PROMPT - All entries shown below should be duplicated character for character.

......

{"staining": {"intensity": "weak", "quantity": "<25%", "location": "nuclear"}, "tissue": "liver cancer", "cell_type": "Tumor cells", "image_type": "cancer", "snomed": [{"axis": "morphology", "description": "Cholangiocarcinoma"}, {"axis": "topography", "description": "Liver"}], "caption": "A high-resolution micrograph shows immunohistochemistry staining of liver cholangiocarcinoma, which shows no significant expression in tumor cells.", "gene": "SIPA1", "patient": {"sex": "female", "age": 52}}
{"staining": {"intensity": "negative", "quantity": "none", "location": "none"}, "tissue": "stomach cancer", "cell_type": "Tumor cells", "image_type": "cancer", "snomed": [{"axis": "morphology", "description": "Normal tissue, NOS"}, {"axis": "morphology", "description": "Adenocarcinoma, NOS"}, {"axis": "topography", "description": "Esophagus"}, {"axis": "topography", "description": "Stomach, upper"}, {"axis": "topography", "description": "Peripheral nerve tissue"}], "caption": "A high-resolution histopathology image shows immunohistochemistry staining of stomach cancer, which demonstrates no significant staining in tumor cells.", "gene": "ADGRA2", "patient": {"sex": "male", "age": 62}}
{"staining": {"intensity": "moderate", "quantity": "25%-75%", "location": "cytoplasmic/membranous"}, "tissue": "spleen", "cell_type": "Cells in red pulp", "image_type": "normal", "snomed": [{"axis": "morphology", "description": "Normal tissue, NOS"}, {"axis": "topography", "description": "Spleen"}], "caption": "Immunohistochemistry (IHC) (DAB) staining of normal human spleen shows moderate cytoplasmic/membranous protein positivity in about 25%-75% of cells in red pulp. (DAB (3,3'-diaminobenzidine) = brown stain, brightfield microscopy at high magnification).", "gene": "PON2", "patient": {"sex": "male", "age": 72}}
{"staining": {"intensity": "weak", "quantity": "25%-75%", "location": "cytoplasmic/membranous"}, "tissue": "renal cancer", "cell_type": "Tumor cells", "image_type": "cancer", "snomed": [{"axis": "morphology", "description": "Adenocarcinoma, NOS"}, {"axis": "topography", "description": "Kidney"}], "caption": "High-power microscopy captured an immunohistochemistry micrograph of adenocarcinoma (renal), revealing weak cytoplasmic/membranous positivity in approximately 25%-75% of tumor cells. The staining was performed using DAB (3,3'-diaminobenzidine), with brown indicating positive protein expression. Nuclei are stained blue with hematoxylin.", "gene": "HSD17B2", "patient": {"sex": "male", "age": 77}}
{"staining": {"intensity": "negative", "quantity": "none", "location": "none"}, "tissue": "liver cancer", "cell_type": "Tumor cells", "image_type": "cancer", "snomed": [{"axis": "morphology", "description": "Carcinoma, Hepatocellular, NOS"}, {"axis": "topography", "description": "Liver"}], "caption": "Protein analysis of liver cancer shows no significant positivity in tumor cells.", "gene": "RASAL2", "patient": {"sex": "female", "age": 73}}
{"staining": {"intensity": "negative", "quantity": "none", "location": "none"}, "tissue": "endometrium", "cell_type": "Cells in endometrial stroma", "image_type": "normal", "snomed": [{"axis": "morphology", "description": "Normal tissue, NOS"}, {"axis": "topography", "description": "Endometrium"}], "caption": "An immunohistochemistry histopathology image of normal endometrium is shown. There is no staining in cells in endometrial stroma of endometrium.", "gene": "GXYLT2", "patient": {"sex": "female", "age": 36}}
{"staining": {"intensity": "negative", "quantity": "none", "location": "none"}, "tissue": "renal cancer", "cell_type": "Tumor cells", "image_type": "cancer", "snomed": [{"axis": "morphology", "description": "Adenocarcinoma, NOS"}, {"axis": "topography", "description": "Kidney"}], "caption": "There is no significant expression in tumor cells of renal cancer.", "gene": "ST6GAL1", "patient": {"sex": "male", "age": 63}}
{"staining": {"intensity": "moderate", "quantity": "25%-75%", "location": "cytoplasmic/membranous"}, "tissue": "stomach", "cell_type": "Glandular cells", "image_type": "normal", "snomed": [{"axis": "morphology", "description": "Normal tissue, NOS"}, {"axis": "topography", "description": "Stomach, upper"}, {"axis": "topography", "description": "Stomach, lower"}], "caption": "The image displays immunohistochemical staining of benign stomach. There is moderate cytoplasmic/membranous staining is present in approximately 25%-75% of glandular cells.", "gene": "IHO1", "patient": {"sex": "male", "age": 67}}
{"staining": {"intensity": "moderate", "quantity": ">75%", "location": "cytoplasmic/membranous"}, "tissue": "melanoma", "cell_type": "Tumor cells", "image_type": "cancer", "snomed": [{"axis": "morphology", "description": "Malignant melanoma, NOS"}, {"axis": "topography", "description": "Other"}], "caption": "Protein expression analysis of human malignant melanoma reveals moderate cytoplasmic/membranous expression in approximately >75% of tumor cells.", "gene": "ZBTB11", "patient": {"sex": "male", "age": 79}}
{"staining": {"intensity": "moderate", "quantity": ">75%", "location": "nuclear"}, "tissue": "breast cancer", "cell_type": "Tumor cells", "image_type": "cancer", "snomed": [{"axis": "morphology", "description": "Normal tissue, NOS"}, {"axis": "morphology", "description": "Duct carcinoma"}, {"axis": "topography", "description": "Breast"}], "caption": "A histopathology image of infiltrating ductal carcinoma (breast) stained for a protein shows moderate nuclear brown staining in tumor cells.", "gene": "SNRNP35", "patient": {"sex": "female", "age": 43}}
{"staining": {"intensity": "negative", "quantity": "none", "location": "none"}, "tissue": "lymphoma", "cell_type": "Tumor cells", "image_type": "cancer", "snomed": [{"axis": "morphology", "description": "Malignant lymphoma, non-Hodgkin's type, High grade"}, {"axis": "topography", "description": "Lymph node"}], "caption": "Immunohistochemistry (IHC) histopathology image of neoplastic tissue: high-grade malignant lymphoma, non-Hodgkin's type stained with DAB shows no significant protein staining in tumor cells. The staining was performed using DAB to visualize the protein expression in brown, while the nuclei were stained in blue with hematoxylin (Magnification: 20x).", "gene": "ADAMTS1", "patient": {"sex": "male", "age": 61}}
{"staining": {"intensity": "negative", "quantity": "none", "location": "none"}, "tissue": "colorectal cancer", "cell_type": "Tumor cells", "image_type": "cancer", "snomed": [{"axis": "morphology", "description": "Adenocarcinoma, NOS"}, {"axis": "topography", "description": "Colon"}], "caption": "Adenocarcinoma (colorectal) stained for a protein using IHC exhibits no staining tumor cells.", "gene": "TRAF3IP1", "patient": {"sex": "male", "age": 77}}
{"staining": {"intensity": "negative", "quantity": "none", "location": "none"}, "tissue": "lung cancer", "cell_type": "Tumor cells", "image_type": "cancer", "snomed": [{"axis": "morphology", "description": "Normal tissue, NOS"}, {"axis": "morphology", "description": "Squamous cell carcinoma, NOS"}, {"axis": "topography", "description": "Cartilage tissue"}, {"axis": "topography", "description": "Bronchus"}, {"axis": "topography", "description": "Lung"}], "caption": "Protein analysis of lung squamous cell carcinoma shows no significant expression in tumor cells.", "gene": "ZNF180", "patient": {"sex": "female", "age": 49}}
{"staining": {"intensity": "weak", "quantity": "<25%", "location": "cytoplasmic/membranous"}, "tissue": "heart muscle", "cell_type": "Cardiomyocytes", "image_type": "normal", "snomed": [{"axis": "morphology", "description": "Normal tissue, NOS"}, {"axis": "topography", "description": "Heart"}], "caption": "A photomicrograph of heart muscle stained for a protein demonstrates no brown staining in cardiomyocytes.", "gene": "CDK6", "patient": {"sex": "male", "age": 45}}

......

SOLUTION BELOW -
{"staining": {"intensity": "weak", "quantity": "<25%", "location": "nuclear"}, "tissue": "liver cancer", "cell_type": "Tumor cells", "image_type": "cancer", "snomed": [{"axis": "morphology", "description": "Cholangiocarcinoma"}, {"axis": "topography", "description": "Liver"}], "caption": "A high-resolution micrograph shows immunohistochemistry staining of liver cholangiocarcinoma, which shows no significant expression in tumor cells.", "gene": "SIPA1", "patient": {"sex": "female", "age": 52}}
{"staining": {"intensity": "negative", "quantity": "none", "location": "none"}, "tissue": "stomach cancer", "cell_type": "Tumor cells", "image_type": "cancer", "snomed": [{"axis": "morphology", "description": "Normal tissue, NOS"}, {"axis": "morphology", "description": "Adenocarcinoma, NOS"}, {"axis": "topography", "description": "Esophagus"}, {"axis": "topography", "description": "Stomach, upper"}, {"axis": "topography", "description": "Peripheral nerve tissue"}], "caption": "A high-resolution histopathology image shows immunohistochemistry staining of stomach cancer, which demonstrates no significant staining in tumor cells.", "gene": "ADGRA2", "patient": {"sex": "male", "age": 62}}
{"staining": {"intensity": "moderate", "quantity": "25%-75%", "location": "cytoplasmic/membranous"}, "tissue": "spleen", "cell_type": "Cells in red pulp", "image_type": "normal", "snomed": [{"axis": "morphology", "description": "Normal tissue, NOS"}, {"axis": "topography", "description": "Spleen"}], "caption": "Immunohistochemistry (IHC) (DAB) staining of normal human spleen shows moderate cytoplasmic/membranous protein positivity in about 25%-75% of cells in red pulp. (DAB (3,3'-diaminobenzidine) = brown stain, brightfield microscopy at high magnification).", "gene": "PON2", "patient": {"sex": "male", "age": 72}}
{"staining": {"intensity": "weak", "quantity": "25%-75%", "location": "cytoplasmic/membranous"}, "tissue": "renal cancer", "cell_type": "Tumor cells", "image_type": "cancer", "snomed": [{"axis": "morphology", "description": "Adenocarcinoma, NOS"}, {"axis": "topography", "description": "Kidney"}], "caption": "High-power microscopy captured an immunohistochemistry micrograph of adenocarcinoma (renal), revealing weak cytoplasmic/membranous positivity in approximately 25%-75% of tumor cells. The staining was performed using DAB (3,3'-diaminobenzidine), with brown indicating positive protein expression. Nuclei are stained blue with hematoxylin.", "gene": "HSD17B2", "patient": {"sex": "male", "age": 77}}
{"staining": {"intensity": "negative", "quantity": "none", "location": "none"}, "tissue": "liver cancer", "cell_type": "Tumor cells", "image_type": "cancer", "snomed": [{"axis": "morphology", "description": "Carcinoma, Hepatocellular, NOS"}, {"axis": "topography", "description": "Liver"}], "caption": "Protein analysis of liver cancer shows no significant positivity in tumor cells.", "gene": "RASAL2", "patient": {"sex": "female", "age": 73}}
{"staining": {"intensity": "negative", "quantity": "none", "location": "none"}, "tissue": "endometrium", "cell_type": "Cells in endometrial stroma", "image_type": "normal", "snomed": [{"axis": "morphology", "description": "Normal tissue, NOS"}, {"axis": "topography", "description": "Endometrium"}], "caption": "An immunohistochemistry histopathology image of normal endometrium is shown. There is no staining in cells in endometrial stroma of endometrium.", "gene": "GXYLT2", "patient": {"sex": "female", "age": 36}}
{"staining": {"intensity": "negative", "quantity": "none", "location": "none"}, "tissue": "renal cancer", "cell_type": "Tumor cells", "image_type": "cancer", "snomed": [{"axis": "morphology", "description": "Adenocarcinoma, NOS"}, {"axis": "topography", "description": "Kidney"}], "caption": "There is no significant expression in tumor cells of renal cancer.", "gene": "ST6GAL1", "patient": {"sex": "male", "age": 63}}
{"staining": {"intensity": "moderate", "quantity": "25%-75%", "location": "cytoplasmic/membranous"}, "tissue": "stomach", "cell_type": "Glandular cells", "image_type": "normal", "snomed": [{"axis": "morphology", "description": "Normal tissue, NOS"}, {"axis": "topography", "description": "Stomach, upper"}, {"axis": "topography", "description": "Stomach, lower"}], "caption": "The image displays immunohistochemical staining of benign stomach. There is moderate cytoplasmic/membranous staining is present in approximately 25%-75% of glandular cells.", "gene": "IHO1", "patient": {"sex": "male", "age": 67}}
{"staining": {"intensity": "moderate", "quantity": ">75%", "location": "cytoplasmic/membranous"}, "tissue": "melanoma", "cell_type": "Tumor cells", "image_type": "cancer", "snomed": [{"axis": "morphology", "description": "Malignant melanoma, NOS"}, {"axis": "topography", "description": "Other"}], "caption": "Protein expression analysis of human malignant melanoma reveals moderate cytoplasmic/membranous expression in approximately >75% of tumor cells.", "gene": "ZBTB11", "patient": {"sex": "male", "age": 79}}
{"staining": {"intensity": "moderate", "quantity": ">75%", "location": "nuclear"}, "tissue": "breast cancer", "cell_type": "Tumor cells", "image_type": "cancer", "snomed": [{"axis": "morphology", "description": "Normal tissue, NOS"}, {"axis": "morphology", "description": "Duct carcinoma"}, {"axis": "topography", "description": "Breast"}], "caption": "A histopathology image of infiltrating ductal carcinoma (breast) stained for a protein shows moderate nuclear brown staining in tumor cells.", "gene": "SNRNP35", "patient": {"sex": "female", "age": 43}}
{"staining": {"intensity": "negative", "quantity": "none", "location": "none"}, "tissue": "lymphoma", "cell_type": "Tumor cells", "image_type": "cancer", "snomed": [{"axis": "morphology", "description": "Malignant lymphoma, non-Hodgkin's type, High grade"}, {"axis": "topography", "description": "Lymph node"}], "caption": "Immunohistochemistry (IHC) histopathology image of neoplastic tissue: high-grade malignant lymphoma, non-Hodgkin's type stained with DAB shows no significant protein staining in tumor cells. The staining was performed using DAB to visualize the protein expression in brown, while the nuclei were stained in blue with hematoxylin (Magnification: 20x).", "gene": "ADAMTS1", "patient": {"sex": "male", "age": 61}}
{"staining": {"intensity": "negative", "quantity": "none", "location": "none"}, "tissue": "colorectal cancer", "cell_type": "Tumor cells", "image_type": "cancer", "snomed": [{"axis": "morphology", "description": "Adenocarcinoma, NOS"}, {"axis": "topography", "description": "Colon"}], "caption": "Adenocarcinoma (colorectal) stained for a protein using IHC exhibits no staining tumor cells.", "gene": "TRAF3IP1", "patient": {"sex": "male", "age": 77}}
{"staining": {"intensity": "negative", "quantity": "none", "location": "none"}, "tissue": "lung cancer", "cell_type": "Tumor cells", "image_type": "cancer", "snomed": [{"axis": "morphology", "description": "Normal tissue, NOS"}, {"axis": "morphology", "description": "Squamous cell carcinoma, NOS"}, {"axis": "topography", "description": "Cartilage tissue"}, {"axis": "topography", "description": "Bronchus"}, {"axis": "topography", "description": "Lung"}], "caption": "Protein analysis of lung squamous cell carcinoma shows no significant expression in tumor cells.", "gene": "ZNF180", "patient": {"sex": "female", "age": 49}}
{"staining": {"intensity": "weak", "quantity": "<25%", "location": "cytoplasmic/membranous"}, "tissue": "heart muscle", "cell_type": "Cardiomyocytes", "image_type": "normal", "snomed": [{"axis": "morphology", "description": "Normal tissue, NOS"}, {"axis": "topography", "description": "Heart"}], "caption": "A photomicrograph of heart muscle stained for a protein demonstrates no brown staining in cardiomyocytes.", "gene": "CDK6", "patient": {"sex": "male", "age": 45}}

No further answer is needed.